STAFF at a Bolton-based community pharmacy chain say that they have endured "abusive" patients and are "close to breaking point" as they deal with ongoing coronavirus outbreak.

Many pharmacy teams around the town and Greater Manchester are facing growing pressures on their workforce, as increasing numbers of staff self-isolate after showing symptoms of the Covid-19 infection, or protect themselves from risk.

They are also dealing with a significantly increased volume of patient queries, and requests for non-urgent medicines, support and advice.

To meet with demand for services, retired pharmacists and other people with relevant qualifications are also volunteering to help out around the clock.

To make matters worse, staff at Manor Pharmacies, which is based in St Helens Road, say they have become the unfortunate victims of attacks from patients.

Manor Pharmacy staff Muhammed Patel and Dionne Taylor said: “We have unfortunately endured some abusive patients who have deeply upset the pharmacy team.

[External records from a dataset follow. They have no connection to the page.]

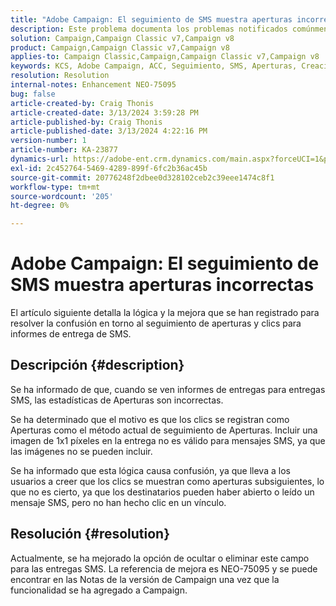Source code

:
 ```yaml
---
title: "Adobe Campaign: El seguimiento de SMS muestra aperturas incorrectas"
description: Este problema documenta los problemas notificados comúnmente con el seguimiento de entregas SMS que muestra aperturas incorrectas en los informes de entregas
solution: Campaign,Campaign Classic v7,Campaign v8
product: Campaign,Campaign Classic v7,Campaign v8
applies-to: Campaign Classic,Campaign,Campaign Classic v7,Campaign v8
keywords: KCS, Adobe Campaign, ACC, Seguimiento, SMS, Aperturas, Creación de informes
resolution: Resolution
internal-notes: Enhancement NEO-75095
bug: false
article-created-by: Craig Thonis
article-created-date: 3/13/2024 3:59:28 PM
article-published-by: Craig Thonis
article-published-date: 3/13/2024 4:22:16 PM
version-number: 1
article-number: KA-23877
dynamics-url: https://adobe-ent.crm.dynamics.com/main.aspx?forceUCI=1&pagetype=entityrecord&etn=knowledgearticle&id=5b0416a9-52e1-ee11-904d-6045bd006079
exl-id: 2c452764-5469-4289-899f-6fc2b36ac45b
source-git-commit: 20776248f2dbee0d328102ceb2c39eee1474c8f1
workflow-type: tm+mt
source-wordcount: '205'
ht-degree: 0%

---
```


# Adobe Campaign: El seguimiento de SMS muestra aperturas incorrectas


El artículo siguiente detalla la lógica y la mejora que se han registrado para resolver la confusión en torno al seguimiento de aperturas y clics para informes de entrega de SMS.

## Descripción {#description}


Se ha informado de que, cuando se ven informes de entregas para entregas SMS, las estadísticas de Aperturas son incorrectas.

Se ha determinado que el motivo es que los clics se registran como Aperturas como el método actual de seguimiento de Aperturas. Incluir una imagen de 1x1 píxeles en la entrega no es válido para mensajes SMS, ya que las imágenes no se pueden incluir.

Se ha informado que esta lógica causa confusión, ya que lleva a los usuarios a creer que los clics se muestran como aperturas subsiguientes, lo que no es cierto, ya que los destinatarios pueden haber abierto o leído un mensaje SMS, pero no han hecho clic en un vínculo.


## Resolución {#resolution}


Actualmente, se ha mejorado la opción de ocultar o eliminar este campo para las entregas SMS. La referencia de mejora es NEO-75095 y se puede encontrar en las Notas de la versión de Campaign una vez que la funcionalidad se ha agregado a Campaign.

“Like you, our teams are seriously concerned about the pandemic and the impact on them, their family and are working under extremely challenging and difficult circumstances, please respect them.

“We have had some kind patients bring in chocolates and coffee to keep us going, however. A small ‘thank you’ and appreciation makes all the difference as we are working hard to support the NHS and the local community.”

However, despite the growing pressures, the region's pharmacies have said they will continue to open during the pandemic ­— but are asking for the public's help.

The Greater Manchester Pharmaceutical Committee has issued advice to ensure pharmacies can continue their vital work.

Patients with symptoms of coronavirus ­— such as a fever or a new, continuous cough ­— are asked to stay at home and follow Government guidance.

Those self-isolating should ask a friend, relative or neighbour to collect medicines. People should not order repeat prescriptions early or stockpile, but should give pharmacies an extra few days to prepare regular medicines.

For advice people should call the NHS 111 line. They should also follow social distancing guidelines by staying two-metres apart.

To protect patients and the staff most pharmacies will not allow any waiting, so people may be asked to call back later.

Aneet Kapoor, chair of the committee, said that work was being done to match up pharmacy students from Manchester University who are prepared to help out in community pharmacies most in need of help.

He added: “Community pharmacy is under extreme pressure at the moment and we are working hard to put measures in place to support pharmacies where we can.

“We are providing 2 metre high, impactful banners for pharmacies to display warning people with symptoms of coronavirus not to enter pharmacies.

“We continue to liaise with the Greater Manchester and national pharmacy organisations and NHS to ensure there is additional support for community pharmacy at this difficult time.”